Un seul marin a remporté la course à deux reprises : Michel Desjoyeaux (2001 et 2009).
7.2. Taux d’Abandon
La difficulté de la course se reflète dans le taux d’abandon, qui varie considérablement selon les éditions :
- L’édition la plus meurtrière fut celle de 2008-2009, avec 19 abandons sur 30 participants (63 %).
- L’édition 2024-2025 a affiché le taux d’abandon le plus faible (20 %), avec 8 abandons sur 40 concurrents.
8. Nouveaux Engagements : Environnement et Science 🔬
Les éditions récentes du Vendée Globe ont mis en lumière l’importance des enjeux environnementaux et scientifiques.
8.1. Objectifs Environnementaux de l’Organisation ♻️
Pour l’édition 2024, l’organisation a affiché de nouveaux objectifs :
- Mesure de l’impact carbone de l’événement.
- Réduction des déchets dans le village de course.
- Utilisation de moyens de transport décarbonés et de clauses environnementales dans les appels d’offres.
- Utilisation de panneaux solaires et de chauffage électrique sur les bateaux.
8.2. Instruments Scientifiques à Bord 🛰️
Les skippers jouent un rôle croissant dans la recherche océanique en embarquant des instruments scientifiques. Pour l’édition 2024, vingt-cinq skippers ont transporté divers instruments, tels que des bouées météo (Arnaud Boissières, Boris Herrmann), des capteurs de microplastiques (Fabrice Amedeo) et des microscopes à plancton (Paul Meilhat). Pour l’édition 2028, il est prévu que tous les skippers devront emporter de tels instruments.
8.3. Lutte contre les Collisions avec les Cétacés 🐋
La collision entre les bateaux et les mammifères marins est un problème sérieux, occasionnant des dégâts aux voiliers (Kito de Pavant en 2016) et étant traumatisant pour les animaux. Suite à six collisions avec des objets flottants non identifiés (vraisemblablement des cétacés) en 2020, des mesures ont été prises pour l’édition 2024 :
- Définition de zones d’exclusion pour protéger les cétacés.
- Équipement de 26 bateaux avec des caméras optiques et thermiques reliées à un système d’identification des OFNI basé sur l’intelligence artificielle.
Conclusion : Le Miroir de la Résilience Humaine ✨
Le Vendée Globe est bien plus qu’une simple course nautique ; il est un condensé de l’histoire de la navigation en solitaire, incarnant l’ambition humaine face à la puissance brute de la nature. De la simple circumnavigation de Joshua Slocum à l’hyper-technologie des IMOCA équipés de foils, l’épreuve reflète l’évolution constante de la voile sportive.

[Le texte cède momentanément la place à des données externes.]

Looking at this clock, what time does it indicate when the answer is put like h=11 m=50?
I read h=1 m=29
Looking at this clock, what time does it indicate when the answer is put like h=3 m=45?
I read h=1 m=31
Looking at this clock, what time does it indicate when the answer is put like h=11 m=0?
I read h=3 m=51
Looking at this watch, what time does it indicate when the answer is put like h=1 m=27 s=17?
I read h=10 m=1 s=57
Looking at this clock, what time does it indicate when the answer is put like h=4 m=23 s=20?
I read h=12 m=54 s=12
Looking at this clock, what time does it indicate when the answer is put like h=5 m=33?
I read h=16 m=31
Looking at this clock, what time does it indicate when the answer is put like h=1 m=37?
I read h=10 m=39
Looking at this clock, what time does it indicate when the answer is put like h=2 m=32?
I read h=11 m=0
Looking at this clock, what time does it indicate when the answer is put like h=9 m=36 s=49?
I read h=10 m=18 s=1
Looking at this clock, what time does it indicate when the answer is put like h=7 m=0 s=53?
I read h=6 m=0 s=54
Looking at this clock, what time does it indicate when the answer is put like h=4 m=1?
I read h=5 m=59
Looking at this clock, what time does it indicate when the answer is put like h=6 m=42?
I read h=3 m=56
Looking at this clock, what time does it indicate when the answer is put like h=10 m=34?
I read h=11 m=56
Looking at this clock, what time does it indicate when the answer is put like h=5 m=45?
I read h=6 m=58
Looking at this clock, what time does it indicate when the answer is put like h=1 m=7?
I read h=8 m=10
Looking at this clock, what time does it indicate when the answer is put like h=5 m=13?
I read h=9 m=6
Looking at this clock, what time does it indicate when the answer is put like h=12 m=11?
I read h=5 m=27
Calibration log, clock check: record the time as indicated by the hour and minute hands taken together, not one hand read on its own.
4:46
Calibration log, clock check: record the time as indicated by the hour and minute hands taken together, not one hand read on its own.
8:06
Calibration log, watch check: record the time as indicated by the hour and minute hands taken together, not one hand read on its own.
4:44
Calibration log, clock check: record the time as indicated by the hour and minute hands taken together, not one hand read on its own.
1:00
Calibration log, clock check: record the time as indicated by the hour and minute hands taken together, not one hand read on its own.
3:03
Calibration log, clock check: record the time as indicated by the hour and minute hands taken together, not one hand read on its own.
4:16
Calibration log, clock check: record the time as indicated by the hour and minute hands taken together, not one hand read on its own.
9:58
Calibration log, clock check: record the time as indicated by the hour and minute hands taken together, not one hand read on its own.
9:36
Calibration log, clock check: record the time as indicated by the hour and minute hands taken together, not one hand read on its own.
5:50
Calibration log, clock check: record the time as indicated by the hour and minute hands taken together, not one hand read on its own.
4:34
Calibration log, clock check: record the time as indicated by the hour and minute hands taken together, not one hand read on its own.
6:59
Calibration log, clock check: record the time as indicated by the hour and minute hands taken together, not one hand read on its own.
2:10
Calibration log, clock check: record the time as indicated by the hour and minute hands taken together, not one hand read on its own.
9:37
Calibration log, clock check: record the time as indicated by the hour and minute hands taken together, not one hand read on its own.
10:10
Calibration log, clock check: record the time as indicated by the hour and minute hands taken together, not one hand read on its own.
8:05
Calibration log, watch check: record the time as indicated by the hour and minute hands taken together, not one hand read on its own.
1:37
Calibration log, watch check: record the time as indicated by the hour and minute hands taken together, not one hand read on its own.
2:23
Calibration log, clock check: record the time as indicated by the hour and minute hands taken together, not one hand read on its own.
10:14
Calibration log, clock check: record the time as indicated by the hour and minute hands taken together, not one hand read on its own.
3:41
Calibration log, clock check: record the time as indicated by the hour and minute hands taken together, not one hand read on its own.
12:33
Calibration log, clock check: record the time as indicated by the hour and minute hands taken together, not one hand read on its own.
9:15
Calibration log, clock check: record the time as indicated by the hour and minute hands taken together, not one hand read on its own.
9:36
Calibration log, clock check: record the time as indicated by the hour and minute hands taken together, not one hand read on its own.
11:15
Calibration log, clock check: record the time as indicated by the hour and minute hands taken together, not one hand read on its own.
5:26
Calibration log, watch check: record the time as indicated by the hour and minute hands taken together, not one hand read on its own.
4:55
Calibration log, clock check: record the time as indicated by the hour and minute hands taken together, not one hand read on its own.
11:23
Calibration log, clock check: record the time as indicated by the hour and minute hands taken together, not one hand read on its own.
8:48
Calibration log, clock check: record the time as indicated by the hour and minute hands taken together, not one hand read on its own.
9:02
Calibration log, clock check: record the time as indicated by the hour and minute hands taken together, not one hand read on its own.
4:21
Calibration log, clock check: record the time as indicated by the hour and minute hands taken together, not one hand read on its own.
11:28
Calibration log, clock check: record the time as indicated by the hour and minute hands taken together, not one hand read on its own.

L’organisation a réussi à transformer un défi budgétaire et logistique en un événement médiatique majeur, particulièrement populaire en France. Le succès repose sur la capacité de l’événement à véhiculer des valeurs positives, se démarquant d’autres compétitions. La contrainte du « sans assistance » met en exergue la résilience physique et psychologique des skippers, contraints de devenir des « dormeurs de haut niveau » et des réparateurs polyvalents dans l’isolement extrême.
En s’engageant sur des sujets cruciaux comme l’environnement (ZEA, lutte contre la pollution et les collisions avec les cétacés) et l’inclusion (débat sur la maternité), le Vendée Globe continue d’évoluer, assurant sa place comme le test décisif de la résilience humaine et le symbole ultime de l’aventure en mer.